6.The second aspect with regard to the belated submission of Form-W, is concerned, this Court has taken into consideration the Circular issued by the Commissioner of Commercial Taxes, in Circular No.22/2014 dated 12.05.2014, that even though Statutory Forms such as Form-W are submitted belatedly, that by itself will not be the reason to reject the same. Therefore, to that extent, the respondent was not justified in outrightly rejecting the Form-W, belatedly submitted by the petitioner.

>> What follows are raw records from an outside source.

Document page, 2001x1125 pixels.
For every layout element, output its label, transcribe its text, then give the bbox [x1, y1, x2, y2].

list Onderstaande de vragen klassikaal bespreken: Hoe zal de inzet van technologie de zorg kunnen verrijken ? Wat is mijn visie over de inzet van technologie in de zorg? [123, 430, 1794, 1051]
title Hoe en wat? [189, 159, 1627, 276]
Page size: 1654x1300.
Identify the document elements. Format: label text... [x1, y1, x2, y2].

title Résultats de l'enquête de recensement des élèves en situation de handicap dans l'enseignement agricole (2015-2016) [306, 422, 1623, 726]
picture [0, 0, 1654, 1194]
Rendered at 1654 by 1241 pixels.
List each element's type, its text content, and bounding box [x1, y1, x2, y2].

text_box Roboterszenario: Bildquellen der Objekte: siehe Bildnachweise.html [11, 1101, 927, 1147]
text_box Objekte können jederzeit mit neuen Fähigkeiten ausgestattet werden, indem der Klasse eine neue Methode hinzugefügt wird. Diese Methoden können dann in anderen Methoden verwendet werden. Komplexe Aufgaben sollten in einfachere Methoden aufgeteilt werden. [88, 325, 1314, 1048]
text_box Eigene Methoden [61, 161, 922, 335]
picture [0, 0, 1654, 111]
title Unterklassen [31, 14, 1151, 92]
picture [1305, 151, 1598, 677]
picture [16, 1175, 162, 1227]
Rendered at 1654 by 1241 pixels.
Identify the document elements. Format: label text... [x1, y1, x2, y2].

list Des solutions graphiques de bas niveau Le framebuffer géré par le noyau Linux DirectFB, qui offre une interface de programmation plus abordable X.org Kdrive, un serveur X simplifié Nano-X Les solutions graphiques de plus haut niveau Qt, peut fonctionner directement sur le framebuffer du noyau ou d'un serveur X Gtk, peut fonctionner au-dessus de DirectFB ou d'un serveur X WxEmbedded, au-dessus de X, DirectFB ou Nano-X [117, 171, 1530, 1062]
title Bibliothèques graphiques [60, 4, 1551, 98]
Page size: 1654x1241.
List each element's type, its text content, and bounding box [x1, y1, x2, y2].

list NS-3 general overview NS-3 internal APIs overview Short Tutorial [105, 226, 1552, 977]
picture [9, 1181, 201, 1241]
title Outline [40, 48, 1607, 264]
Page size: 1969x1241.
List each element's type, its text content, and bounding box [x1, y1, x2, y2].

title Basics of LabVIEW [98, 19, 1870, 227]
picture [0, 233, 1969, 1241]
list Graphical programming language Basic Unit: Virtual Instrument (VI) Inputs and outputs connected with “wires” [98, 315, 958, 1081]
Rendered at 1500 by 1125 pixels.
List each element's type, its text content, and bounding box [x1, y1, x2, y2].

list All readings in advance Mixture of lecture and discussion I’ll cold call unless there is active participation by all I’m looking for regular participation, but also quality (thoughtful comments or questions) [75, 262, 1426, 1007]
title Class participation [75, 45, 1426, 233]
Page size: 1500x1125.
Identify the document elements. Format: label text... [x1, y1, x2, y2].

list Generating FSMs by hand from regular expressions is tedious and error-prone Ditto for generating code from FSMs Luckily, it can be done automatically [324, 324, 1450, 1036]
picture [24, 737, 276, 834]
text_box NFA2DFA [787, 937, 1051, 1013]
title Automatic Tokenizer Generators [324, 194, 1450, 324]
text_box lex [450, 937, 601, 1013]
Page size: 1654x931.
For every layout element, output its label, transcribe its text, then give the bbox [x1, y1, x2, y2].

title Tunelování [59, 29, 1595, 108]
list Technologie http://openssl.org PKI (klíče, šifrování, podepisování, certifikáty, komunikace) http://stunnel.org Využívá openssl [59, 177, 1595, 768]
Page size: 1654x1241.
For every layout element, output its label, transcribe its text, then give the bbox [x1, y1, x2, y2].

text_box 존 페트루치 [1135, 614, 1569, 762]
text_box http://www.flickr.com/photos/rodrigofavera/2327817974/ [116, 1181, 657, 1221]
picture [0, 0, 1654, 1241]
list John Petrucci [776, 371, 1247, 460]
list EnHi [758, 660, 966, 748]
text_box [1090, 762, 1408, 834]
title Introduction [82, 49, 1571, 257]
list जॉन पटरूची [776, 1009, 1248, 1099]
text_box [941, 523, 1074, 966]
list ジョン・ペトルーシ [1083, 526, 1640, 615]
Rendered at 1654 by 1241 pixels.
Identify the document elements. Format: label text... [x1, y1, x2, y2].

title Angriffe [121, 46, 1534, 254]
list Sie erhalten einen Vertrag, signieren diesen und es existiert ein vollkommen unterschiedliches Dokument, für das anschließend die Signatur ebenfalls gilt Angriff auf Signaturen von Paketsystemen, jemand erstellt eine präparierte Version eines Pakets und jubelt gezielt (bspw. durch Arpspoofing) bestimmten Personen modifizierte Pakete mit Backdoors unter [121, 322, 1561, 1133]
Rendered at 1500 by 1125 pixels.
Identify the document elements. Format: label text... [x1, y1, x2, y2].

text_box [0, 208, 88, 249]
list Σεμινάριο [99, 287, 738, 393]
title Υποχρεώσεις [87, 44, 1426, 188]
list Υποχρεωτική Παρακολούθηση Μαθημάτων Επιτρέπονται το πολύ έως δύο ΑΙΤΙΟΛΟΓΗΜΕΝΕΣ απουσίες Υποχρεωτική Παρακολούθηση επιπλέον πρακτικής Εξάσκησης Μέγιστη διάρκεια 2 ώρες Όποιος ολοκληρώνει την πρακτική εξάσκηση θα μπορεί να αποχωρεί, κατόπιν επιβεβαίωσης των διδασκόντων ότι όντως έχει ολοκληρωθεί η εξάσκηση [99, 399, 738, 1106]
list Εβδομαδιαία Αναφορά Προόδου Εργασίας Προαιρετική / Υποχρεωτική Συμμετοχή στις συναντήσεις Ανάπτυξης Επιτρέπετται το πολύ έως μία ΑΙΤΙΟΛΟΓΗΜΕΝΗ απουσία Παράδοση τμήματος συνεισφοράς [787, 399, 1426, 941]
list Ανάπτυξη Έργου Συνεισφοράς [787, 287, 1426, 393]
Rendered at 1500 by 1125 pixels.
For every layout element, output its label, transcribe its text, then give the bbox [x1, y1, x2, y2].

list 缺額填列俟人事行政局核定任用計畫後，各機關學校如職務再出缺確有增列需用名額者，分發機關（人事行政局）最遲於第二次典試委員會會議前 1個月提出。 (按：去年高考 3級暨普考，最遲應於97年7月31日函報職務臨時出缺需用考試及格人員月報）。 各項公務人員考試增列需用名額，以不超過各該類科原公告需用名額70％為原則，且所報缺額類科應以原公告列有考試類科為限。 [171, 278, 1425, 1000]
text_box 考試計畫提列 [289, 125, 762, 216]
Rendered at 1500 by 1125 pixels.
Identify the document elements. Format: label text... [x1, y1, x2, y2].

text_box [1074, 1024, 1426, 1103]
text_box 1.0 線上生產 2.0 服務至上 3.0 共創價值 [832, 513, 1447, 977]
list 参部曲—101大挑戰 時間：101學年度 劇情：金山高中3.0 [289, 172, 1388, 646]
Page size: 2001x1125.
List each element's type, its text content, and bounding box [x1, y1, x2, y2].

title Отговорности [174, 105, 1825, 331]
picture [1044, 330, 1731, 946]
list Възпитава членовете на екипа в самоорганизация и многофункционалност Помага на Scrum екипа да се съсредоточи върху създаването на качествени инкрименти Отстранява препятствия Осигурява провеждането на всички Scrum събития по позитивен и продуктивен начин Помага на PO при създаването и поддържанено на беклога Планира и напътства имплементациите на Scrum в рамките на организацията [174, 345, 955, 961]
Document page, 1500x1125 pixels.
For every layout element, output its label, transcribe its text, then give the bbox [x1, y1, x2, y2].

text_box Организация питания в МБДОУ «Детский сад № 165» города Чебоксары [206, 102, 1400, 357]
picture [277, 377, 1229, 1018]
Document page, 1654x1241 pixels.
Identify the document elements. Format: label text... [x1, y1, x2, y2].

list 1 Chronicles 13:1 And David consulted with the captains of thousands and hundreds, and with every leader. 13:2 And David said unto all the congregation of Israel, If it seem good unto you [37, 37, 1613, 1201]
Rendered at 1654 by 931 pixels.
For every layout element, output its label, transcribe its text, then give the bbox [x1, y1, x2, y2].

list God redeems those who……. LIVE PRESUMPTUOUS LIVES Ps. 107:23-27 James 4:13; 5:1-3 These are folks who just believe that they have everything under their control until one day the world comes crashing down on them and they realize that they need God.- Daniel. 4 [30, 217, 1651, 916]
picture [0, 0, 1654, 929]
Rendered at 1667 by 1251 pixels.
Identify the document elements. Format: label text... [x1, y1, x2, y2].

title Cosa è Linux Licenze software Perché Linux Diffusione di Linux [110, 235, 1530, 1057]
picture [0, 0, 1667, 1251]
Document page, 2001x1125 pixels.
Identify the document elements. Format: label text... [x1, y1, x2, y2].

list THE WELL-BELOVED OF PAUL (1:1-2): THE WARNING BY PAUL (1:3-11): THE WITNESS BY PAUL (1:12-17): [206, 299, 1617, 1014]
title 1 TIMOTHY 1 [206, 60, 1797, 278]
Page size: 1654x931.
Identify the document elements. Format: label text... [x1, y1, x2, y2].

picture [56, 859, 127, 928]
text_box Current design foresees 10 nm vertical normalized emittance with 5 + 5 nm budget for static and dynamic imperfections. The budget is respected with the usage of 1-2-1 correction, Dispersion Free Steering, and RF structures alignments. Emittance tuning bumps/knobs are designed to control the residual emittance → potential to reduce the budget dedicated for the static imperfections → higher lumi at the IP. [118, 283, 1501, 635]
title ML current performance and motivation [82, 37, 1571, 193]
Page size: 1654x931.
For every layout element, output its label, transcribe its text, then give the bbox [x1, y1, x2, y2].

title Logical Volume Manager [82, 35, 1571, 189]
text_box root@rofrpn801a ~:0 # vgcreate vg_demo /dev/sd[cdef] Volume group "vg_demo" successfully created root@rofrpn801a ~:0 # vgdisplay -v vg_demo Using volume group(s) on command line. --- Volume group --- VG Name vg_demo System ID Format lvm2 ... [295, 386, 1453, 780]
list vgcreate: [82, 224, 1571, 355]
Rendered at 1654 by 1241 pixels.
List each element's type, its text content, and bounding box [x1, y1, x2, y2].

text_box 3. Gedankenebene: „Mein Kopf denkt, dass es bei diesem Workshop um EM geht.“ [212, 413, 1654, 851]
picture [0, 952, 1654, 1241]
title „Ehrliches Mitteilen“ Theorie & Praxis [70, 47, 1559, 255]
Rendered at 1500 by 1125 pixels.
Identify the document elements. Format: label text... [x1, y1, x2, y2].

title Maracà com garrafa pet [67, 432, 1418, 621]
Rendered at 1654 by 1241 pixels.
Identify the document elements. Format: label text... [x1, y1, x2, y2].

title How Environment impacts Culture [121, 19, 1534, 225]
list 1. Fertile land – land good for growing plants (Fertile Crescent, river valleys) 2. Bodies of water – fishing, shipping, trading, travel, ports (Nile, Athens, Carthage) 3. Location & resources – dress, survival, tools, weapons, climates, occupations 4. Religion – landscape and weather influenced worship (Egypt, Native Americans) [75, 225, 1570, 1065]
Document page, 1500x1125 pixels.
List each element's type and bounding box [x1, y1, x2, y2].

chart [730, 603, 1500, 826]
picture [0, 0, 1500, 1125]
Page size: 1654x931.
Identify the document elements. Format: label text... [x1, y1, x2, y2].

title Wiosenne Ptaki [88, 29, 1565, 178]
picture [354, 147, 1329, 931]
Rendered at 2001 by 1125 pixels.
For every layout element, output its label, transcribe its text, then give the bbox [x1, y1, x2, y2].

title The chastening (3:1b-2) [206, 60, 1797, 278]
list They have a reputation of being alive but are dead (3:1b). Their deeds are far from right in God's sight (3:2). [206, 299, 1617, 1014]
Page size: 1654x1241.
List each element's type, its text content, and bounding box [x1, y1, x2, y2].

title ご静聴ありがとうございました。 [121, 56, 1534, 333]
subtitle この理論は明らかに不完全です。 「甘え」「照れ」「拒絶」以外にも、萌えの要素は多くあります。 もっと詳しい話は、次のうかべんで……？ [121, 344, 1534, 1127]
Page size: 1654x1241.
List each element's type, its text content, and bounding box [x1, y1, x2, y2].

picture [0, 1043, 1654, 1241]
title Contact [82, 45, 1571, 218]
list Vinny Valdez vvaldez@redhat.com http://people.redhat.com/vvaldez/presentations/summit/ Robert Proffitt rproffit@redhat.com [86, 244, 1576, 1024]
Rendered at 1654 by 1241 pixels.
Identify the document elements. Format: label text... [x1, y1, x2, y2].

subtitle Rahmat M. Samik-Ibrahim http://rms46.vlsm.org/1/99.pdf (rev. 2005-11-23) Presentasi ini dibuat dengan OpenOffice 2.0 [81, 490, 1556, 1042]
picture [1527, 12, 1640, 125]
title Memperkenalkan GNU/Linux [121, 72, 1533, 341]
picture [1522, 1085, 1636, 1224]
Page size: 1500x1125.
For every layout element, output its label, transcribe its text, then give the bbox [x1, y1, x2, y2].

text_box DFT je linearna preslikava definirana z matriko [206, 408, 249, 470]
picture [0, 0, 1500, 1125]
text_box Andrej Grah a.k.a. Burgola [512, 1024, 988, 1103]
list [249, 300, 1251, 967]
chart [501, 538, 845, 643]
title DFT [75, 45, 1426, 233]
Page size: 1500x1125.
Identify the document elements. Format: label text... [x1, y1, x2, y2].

Therefore, the matter has to be remanded back to the respondent with a direction to consider Form-W.
7.Accordingly, the Writ Petitions are partly allowed and the impugned orders, in so far as reversal of Input Tax Credit on the ground that the selling dealer has not paid taxes/selling dealers registration certificates have been cancelled, are quashed. In so far as the rejection of the petitioner's Form-W on the ground that it has been produced belatedly, such a finding is set aside and the matter is remanded to the respondent for fresh consideration by taking note of the Circular issued by the Commissioner and the cases referred above. With regard to the other issues, since the petitioner has not challenged the same, the petitioner is directed to pay the taxes as demanded on the other issues. No costs. Consequently connected Miscellaneous Petition is closed.
17.11.2016 rpa To
1.The Commercial Tax Officer Velandipalayam Circle Coimbatore.